J&J also showed that nipocalimab demonstrated a mean change in MG-ADL of negative 5.64 from the double-blind baseline after 60 weeks in the OLE for study participants receiving nipocalimab and SOC, and a mean change of negative 6.01 for study participants who transitioned from placebo and SOC to nipocalimab and SOC. As part of the trial, nipocalimab also exhibited a steroid-sparing effect. In the antibody-positive population, 45% of patients receiving steroids at the OLE baseline were able to decrease or discontinue steroids at 84 weeks by more than half of their baseline dose. Among these patients, the mean dose of prednisone decreased from 23mg to 10mg per day. Finally, nipocalimab had a consistent and tolerable safety profile throughout the OLE phase.

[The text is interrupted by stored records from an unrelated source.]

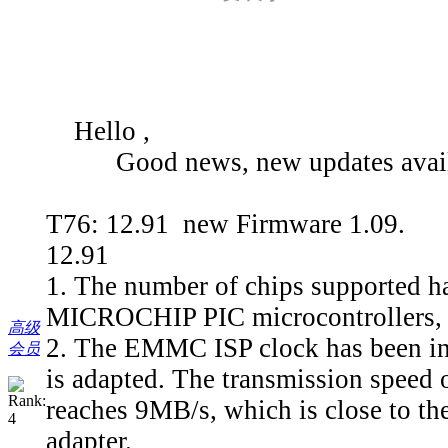
Hello ,
Good news, new updates avail
T76: 12.91 new Firmware 1.09.
12.91
1. The number of chips supported ha
MICROCHIP PIC microcontrollers, e
高级
2. The EMMC ISP clock has been in
会员
is adapted. The transmission spee
reaches 9MB/s, which is close to th
adapter.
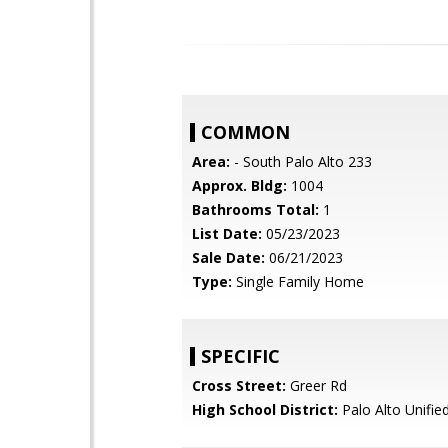
COMMON
Area:
- South Palo Alto 233
Approx. Bldg:
1004
Bathrooms Total:
1
List Date:
05/23/2023
Sale Date:
06/21/2023
Type:
Single Family Home
SPECIFIC
Cross Street:
Greer Rd
High School District:
Palo Alto Unifie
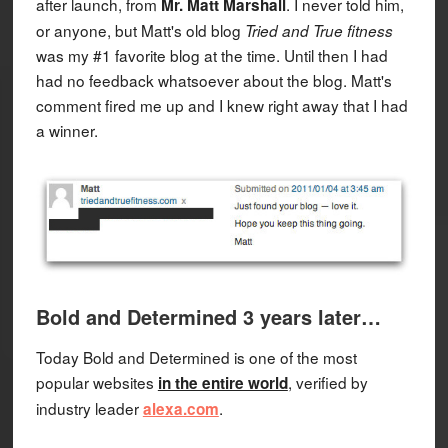
after launch, from
. I never told him,
Mr. Matt Marshall
or anyone, but Matt's old blog
Tried and True fitness
was my #1 favorite blog at the time. Until then I had
had no feedback whatsoever about the blog. Matt's
comment fired me up and I knew right away that I had
a winner.
Bold and Determined 3 years later…
Today Bold and Determined is one of the most
popular websites
, verified by
in the entire world
industry leader
.
alexa.com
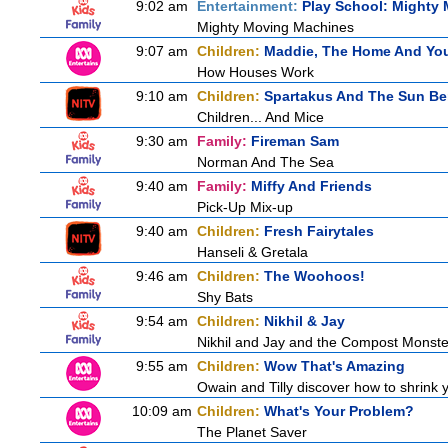
9:02 am
Entertainment:
Play School: Mighty
Mighty Moving Machines
9:07 am
Children:
Maddie, The Home And Yo
How Houses Work
9:10 am
Children:
Spartakus And The Sun Be
Children... And Mice
9:30 am
Family:
Fireman Sam
Norman And The Sea
9:40 am
Family:
Miffy And Friends
Pick-Up Mix-up
9:40 am
Children:
Fresh Fairytales
Hanseli & Gretala
9:46 am
Children:
The Woohoos!
Shy Bats
9:54 am
Children:
Nikhil & Jay
Nikhil and Jay and the Compost Monste
9:55 am
Children:
Wow That's Amazing
Owain and Tilly discover how to shrink y
10:09 am
Children:
What's Your Problem?
The Planet Saver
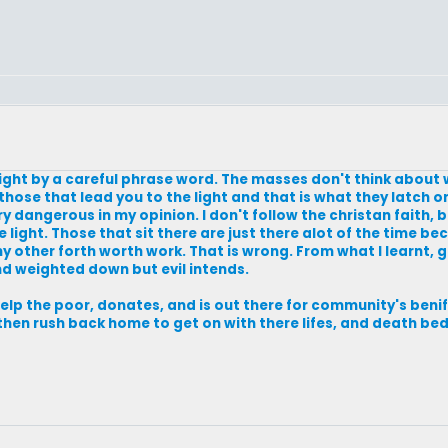
light by a careful phrase word. The masses don't think about
 those that lead you to the light and that is what they latch on
 dangerous in my opinion. I don't follow the christan faith, but
e light. Those that sit there are just there alot of the time bec
ny other forth worth work. That is wrong. From what I learnt, 
d weighted down but evil intends.
help the poor, donates, and is out there for community's beni
then rush back home to get on with there lifes, and death bed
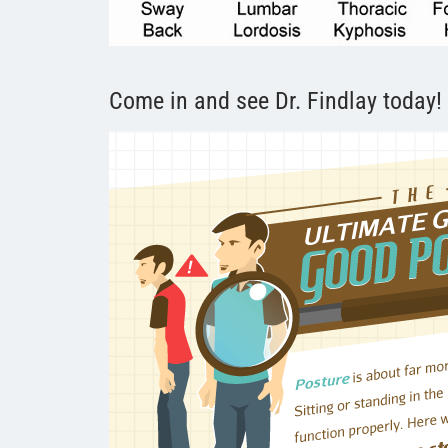
Come in and see Dr. Findlay today!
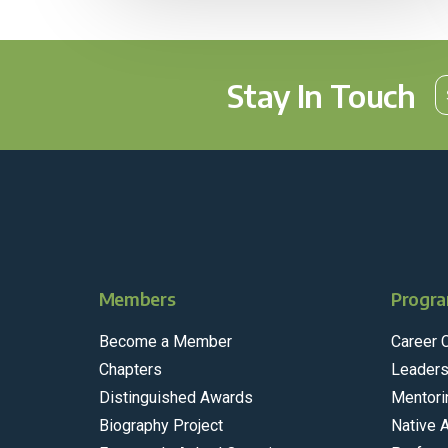
Stay In Touch
Members
Progra
Become a Member
Career 
Chapters
Leaders
Distinguished Awards
Mentori
Biography Project
Native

The additional results of the trial are exciting. Given that MG is a chronic condition and there is a significant disease burden on patients living with this condition, investigational therapies must be able to demonstrate long-term disease control. Furthermore, the Vivacity-MG3 trial showed improvements in disease control as measured by MG-ADL and QMG scores across a broad population seropositive for AChR, MuSK, or LRP4 autoantibodies. This is essential, as currently, most marketed therapies are indicated for AChR+ patients with gMG. Key opinion leaders (KOLs) previously interviewed by GlobalData have noted that there is a significant unmet need for effective treatments for patients who are MuSK+ or LRP4+. These patients are usually prescribed standard treatments such as acetylcholinesterase inhibitors, steroids, and immunosuppressants, and although effective in non-refractory MG patients, refractory MG patients are left with few additional treatment options. Therefore, the results of the Vivacity-MG3 trial are a welcome development for MuSK+ and LRP4+ MG patients, as they indicate that an exciting new treatment option may be on the horizon.

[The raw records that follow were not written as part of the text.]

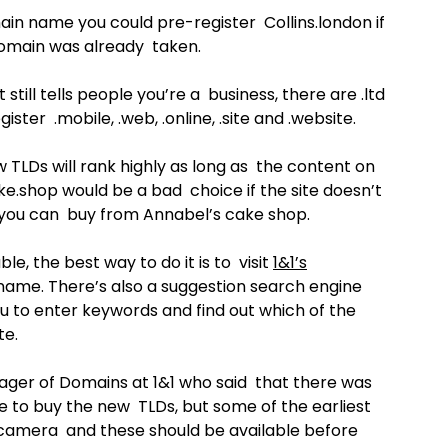
ain name you could pre-register Collins.london if
domain was already taken.
till tells people you’re a business, there are .ltd
gister .mobile, .web, .online, .site and .website.
 TLDs will rank highly as long as the content on
e.shop would be a bad choice if the site doesn’t
s you can buy from Annabel’s cake shop.
le, the best way to do it is to visit
1&1’s
ame. There’s also a suggestion search engine
u to enter keywords and find out which of the
te.
ger of Domains at 1&1 who said that there was
le to buy the new TLDs, but some of the earliest
 .camera and these should be available before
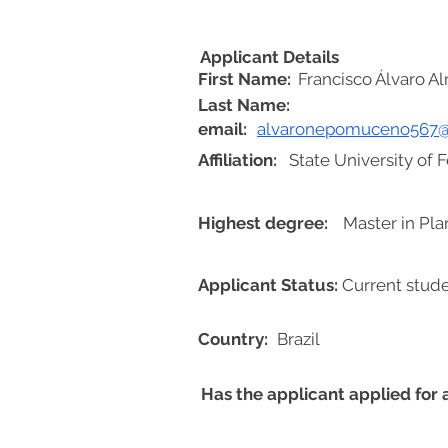
Applicant Details
First Name:
Francisco Álvaro 
Last Name:
email:
alvaronepomuceno567
Affiliation:
State University of 
Highest degree:
Master in Pla
Applicant Status:
Current stud
Country:
Brazil
Has the applicant applied for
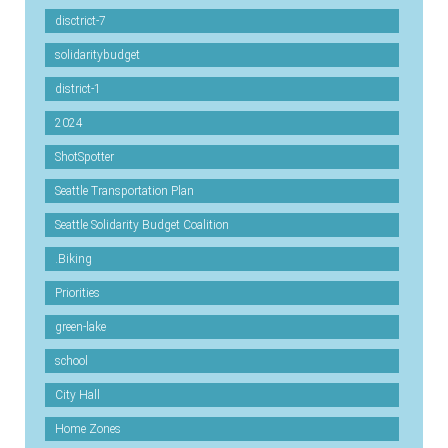
disctrict-7
solidaritybudget
district-1
2024
ShotSpotter
Seattle Transportation Plan
Seattle Solidarity Budget Coalition
.Biking
Priorities
green-lake
school
City Hall
Home Zones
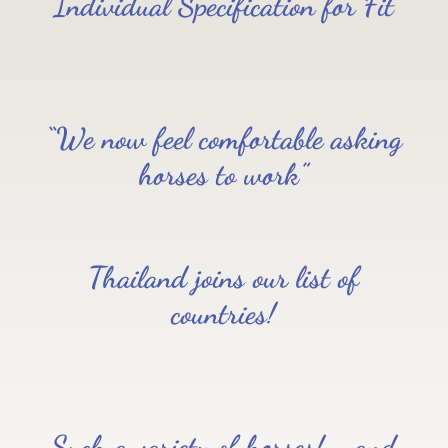
Individual Specification for Fit
“We now feel comfortable asking
horses to work”
Thailand joins our list of
countries!
Such a variety of horses!…..and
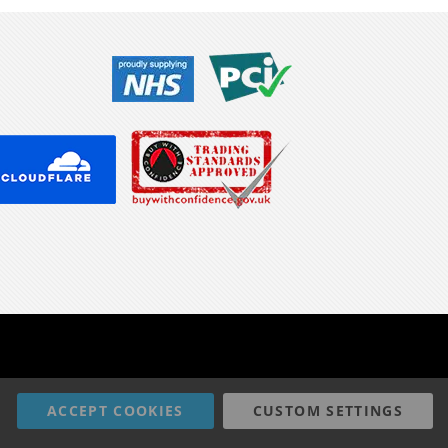
ACCEPT COOKIES
CUSTOM SETTINGS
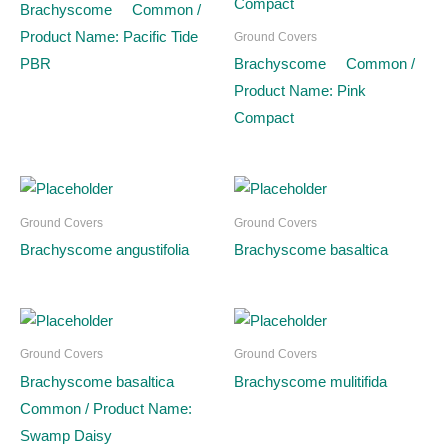
Brachyscome Common /
Product Name: Pacific Tide
Ground Covers
PBR
Brachyscome Common /
Product Name: Pink
Compact
Ground Covers
Ground Covers
Brachyscome angustifolia
Brachyscome basaltica
Ground Covers
Ground Covers
Brachyscome basaltica
Brachyscome mulitifida
Common / Product Name:
Swamp Daisy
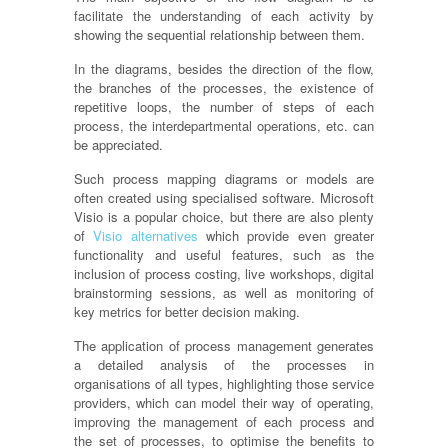
facilitate the understanding of each activity by
showing the sequential relationship between them.
In the diagrams, besides the direction of the flow,
the branches of the processes, the existence of
repetitive loops, the number of steps of each
process, the interdepartmental operations, etc. can
be appreciated.
Such process mapping diagrams or models are
often created using
specialised
software. Microsoft
Visio is a popular choice, but there are also plenty
of
Visio alternatives
which
provide
even greater
functionality and useful features, such as the
inclusion of process costing, live workshops, digital
brainstorming sessions, as well as monitoring of
key metrics for better decision making.
The application of process management generates
a detailed analysis of the processes in
organisations
of all types, highlighting those service
providers, which can model their way of operating,
improving the management of each process and
the set of processes, to
optimise
the benefits to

The steroid-sparing effect displayed in the Vivacity-MG3 trial is also noteworthy. KOLs have noted that despite their effectiveness in treating MG, the prolonged use of corticosteroids is associated with severe side effects and that their use must be carefully managed to attain a therapeutic effect without impacting a patient’s quality of life. Nipocalimab may be able to assist in helping patients transition off corticosteroid treatment, improving both their treatment outcomes and quality of life.
The findings from the Vivacity-MG3 trial underscore the potential of nipocalimab as a transformative treatment for gMG. By demonstrating sustained improvements in MG-ADL and QMG scores, alongside reductions in IgG levels, nipocalimab addresses critical unmet needs for patients with AChR+, MuSK+, and LRP4+ antibodies. Its steroid-sparing effect further enhances its appeal, offering a pathway to improved quality of life by reducing reliance on corticosteroids and their associated side effects. With a consistent safety profile and promising long-term efficacy, nipocalimab represents a promising advancement in gMG therapy, paving the way for broader disease management and better patient outcomes.